You are correct, that is a typo.

Also, when I did the analysis I used one definition of f and when I wrote it up I changed to the other.So an early version of the document was inconsistent on that point.

The version of the document currently attached to the post I believe is consistent.

Throughout, I referred to the boat relative to the Ogre.

So f as the speed ratio is defined to be < unity.

These equations are the ones that use f, and I think they are consistent:

f = sb/so < 1

re = fR

f = 1/(1+pi)

f delta tb/delta to = delta p/delta O .

sin (a-b) = f

y = fR (pi + a) = r (pi + a)

cos (a) = f.

f = 0.24174 = 1/4.6003 - with corrected values.

Now let's do an alternative calculation for f. Using diagram on page 5:

y = R*sin(a), that is the distance traveled by the boat.

The Ogre has traveled (π + a)*R. Thus Ogre:Maiden ratio = (π + a)/sin(a). Plugging in the same value for a, we get f ~ 4.6033, which is drastically different from 4.6003 – life vs. death for the maiden.

(Incidentally, the same result I got from evaluation of my function given inside the spoiler in post #34.)

I don't really know how to solve tan(a) = π + a, but for the purposes of our problem a ~ 77.4534˚ fits the bill better.

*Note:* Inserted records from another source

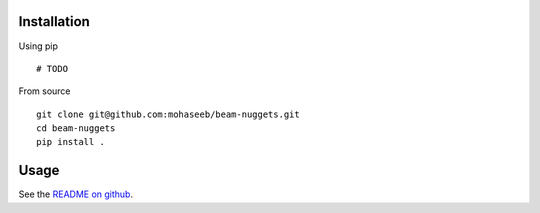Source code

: Installation
============
Using pip ::

    # TODO

From source ::

    git clone git@github.com:mohaseeb/beam-nuggets.git
    cd beam-nuggets
    pip install .

Usage
=====
See the `README on github`_.

.. _README on github: https://github.com/mohaseeb/beam-nuggets#usage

You solve it iteratively - Newton's method works.

Actually I think this was another typo - 77.445 instead of 77.455.

But seriously a better solution is 77.453397562356507 deg

That gives the speed ratio as 0.2172336282 = 1/4.603338849

There is another typo, I guess, sin(a-b) = f should be sin(b-a) = 1/f. (f being Ogre/Maiden ratio.) Is that a true formula for the f instead of the one I've given in post #34? Do those formulas amount to the same thing? Note, b and a are dependent variables. a = function(b), or vica versa.

I define f as maiden/ogre speed < 1.If by true formula you mean accurate, or valid, then yes it is..

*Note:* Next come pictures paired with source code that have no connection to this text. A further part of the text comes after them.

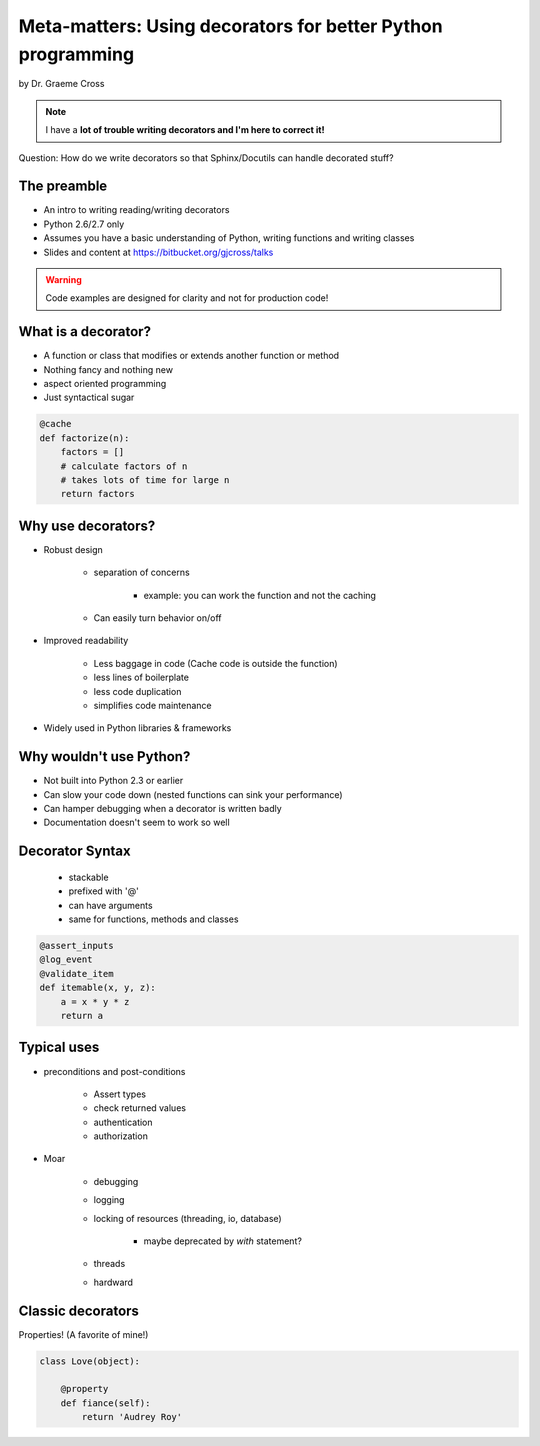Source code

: ==================================================================
Meta-matters: Using decorators for better Python programming
==================================================================

by Dr. Graeme Cross 

.. note:: I have a **lot of trouble writing decorators and I'm here to correct it!**

Question: How do we write decorators so that Sphinx/Docutils can handle decorated stuff?

The preamble
============

* An intro to writing reading/writing decorators
* Python 2.6/2.7 only
* Assumes you have a basic understanding of Python, writing functions and writing classes
* Slides and content at https://bitbucket.org/gjcross/talks


.. warning:: Code examples are designed for clarity and not for production code!

What is a decorator?
=====================

* A function or class that modifies or extends another function or method
* Nothing fancy and nothing new
* aspect oriented programming 
* Just syntactical sugar

.. sourcecode:: python

    @cache
    def factorize(n):
        factors = []
        # calculate factors of n
        # takes lots of time for large n
        return factors

Why use decorators?
====================

* Robust design

    * separation of concerns
        
        * example: you can work the function and not the caching
    
    * Can easily turn behavior on/off
    
* Improved readability

    * Less baggage in code (Cache code is outside the function)
    * less lines of boilerplate
    * less code duplication
    * simplifies code maintenance
    
* Widely used in Python libraries & frameworks

Why wouldn't use Python?
=========================

* Not built into Python 2.3 or earlier
* Can slow your code down (nested functions can sink your performance)
* Can hamper debugging when a decorator is written badly
* Documentation doesn't seem to work so well

Decorator Syntax
==================

 * stackable
 * prefixed with '@'
 * can have arguments
 * same for functions, methods and classes

.. sourcecode:: python

    @assert_inputs
    @log_event
    @validate_item
    def itemable(x, y, z):
        a = x * y * z
        return a

Typical uses
============

* preconditions and post-conditions

    * Assert types
    * check returned values
    * authentication
    * authorization

* Moar

    * debugging
    * logging
    * locking of resources (threading, io, database)
    
        * maybe deprecated by `with` statement?
        
    * threads
    * hardward

Classic decorators
===================

Properties! (A favorite of mine!)

.. sourcecode:: python

    class Love(object):
    
        @property
        def fiance(self):
            return 'Audrey Roy'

As for the “spiral escape paths,” I could not really follow the argument in point (3) and did not see the need for the argument in (2). I believe, the argument in (1) is sufficient. Apparently, I failed to explain clearly my point in the post #39 and the function in the post #34.

I guess it's sufficient to say a straight line to the landing point is optimal.

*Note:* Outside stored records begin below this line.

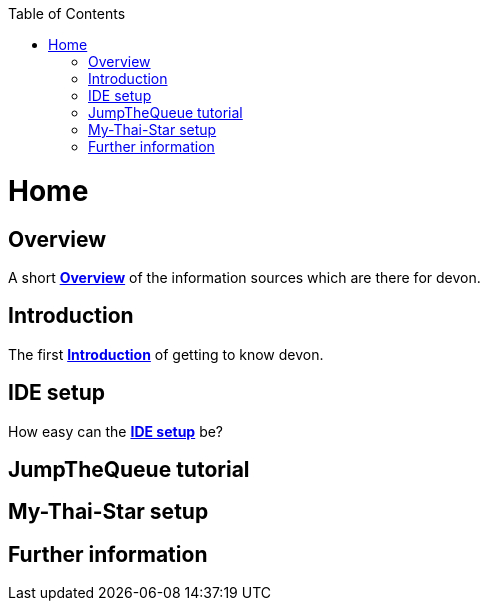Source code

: // Please include this preamble in every page!
:toc: macro
toc::[]
:idprefix:
:idseparator: -
ifdef::env-github[]
:tip-caption: :bulb:
:note-caption: :information_source:
:important-caption: :heavy_exclamation_mark:
:caution-caption: :fire:
:warning-caption: :warning:
endif::[]

= Home
// The '=' denotes the document title. It should match the filename and must not be used for headings!
// For more information visit: https://asciidoctor.org/docs/asciidoc-syntax-quick-reference/

== Overview
A short link:Overview.asciidoc[**Overview**] of the information sources which are there for devon.

== Introduction
The first link:Introduction.asciidoc[**Introduction**] of getting to know devon.

== IDE setup
How easy can the link:IDE-setup.asciidoc[**IDE setup**] be?

== JumpTheQueue tutorial 

== My-Thai-Star setup

== Further information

Statements 2 and 3 were intended simply to put some of the equations into words.In effect, statement 3 says you want to intersect the shoreline closer to perpendicular than to parallel.A spiral path does just the opposite.

OK?

So the Ogre and the Maiden problem is actually a solution/approximation method for tan(x) = x + π.
I worked off the initial version of your .doc file (opened it when you made the post, but got around to it couple days later.)

Still, the typo remains: sin(a-b), where you meant sin(b-a) (page 6.) Sorry for nitpicking.It seems my actual formula for Ogre/Maiden speed rate is being summarily rejected here. I don't see why.

Here is an addendum to put some finer points on your sin(b-a) analysis and to reiterate the actual formula for f: attachicon.gifOgre1.pdf

So on top of your last graph you would plot f = cos a and get both f and a at the intersection. Very cool.

Using the other equations you would intersect tan a with a + pi to get a, then take cos to get f. An extra step.